John Conway was a mathematical genius. Born in England, he did most of work in Princeton University. I first came across Conway’s Game of Life during my graduate studies in computer science. It was featured in Martin Gardner’s Scientific American column “Mathematical Games.”
Gardner was an amazing journalist and author. His Annotated Alice  is one of my most favorite books, and I have gifted many copies to friends.
Today I came across a video — Mystery and Magic of Mathematics: Martin Gardner and Friends — that features both Gardner and Conway. Watch it. Well worth the time.

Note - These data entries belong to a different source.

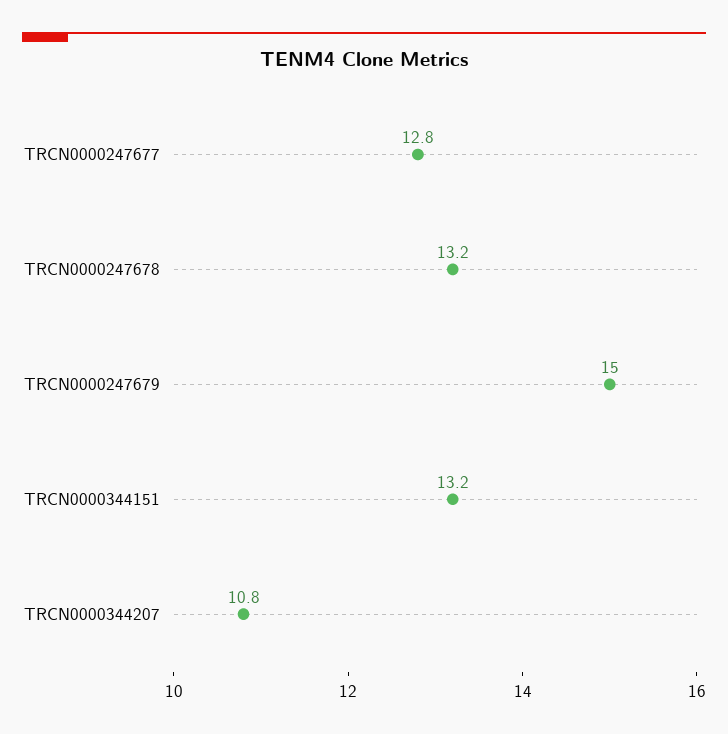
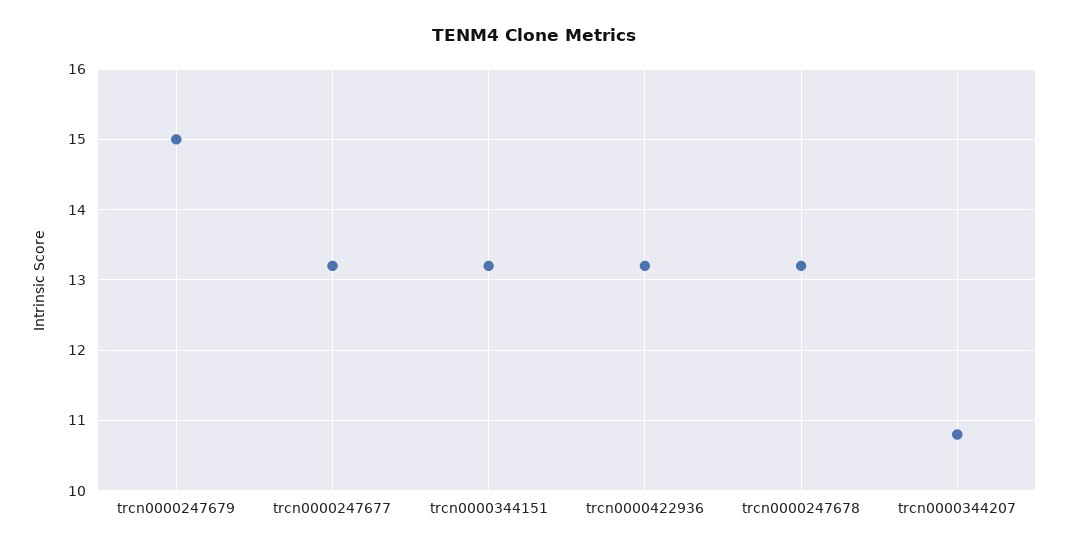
  {
-   "TRCN0000247677": 12.8,
+   "TRCN0000247677": 13.2,
    "TRCN0000247678": 13.2,
    "TRCN0000247679": 15,
    "TRCN0000344151": 13.2,
-   "TRCN0000344207": 10.8
+   "TRCN0000344207": 10.8,
+   "trcn0000422936": 13.2
  }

John Conway passed away in 2020 at age 82, a victim of the Chinese covid virus. Here’s a bit from Arstechnica:
The British-born Conway spent the early part of his career at Cambridge before moving to Princeton University in the 1980s. He made contributions in various areas of mathematics but is best known for his invention of Conway’s Game of Life, a cellular automaton in which simple rules give rise to surprisingly complex behaviors. It was made famous by a 1970 Scientific American article and has had a lively community around it ever since then. (Don’t confuse it with Milton Bradley’s board game of the same name.)
Conway’s Game of Life is played on a two-dimensional plane with square cells. Each square can be either black (“alive”) or white (“dead”). Simple deterministic rules dictate how the state of the board in one step leads to the next step. If a live square has two or three live neighbors (counting diagonals), it stays alive. If a dead cell has three live neighbors, it switches to black and becomes alive. Otherwise, the cell becomes—or stays—dead.
 Gardner’s column ran for 24 years, from Jan 1957 to Dec 1980, during which period he wrote 288 consecutive monthly pieces. The Oct 1970 column was titled The fantastic combinations of John Conway’s new solitaire game “life”. He followed that up with a Feb 1971 column titled On cellular automata, self-reproduction, the Garden of Eden and the game “life”.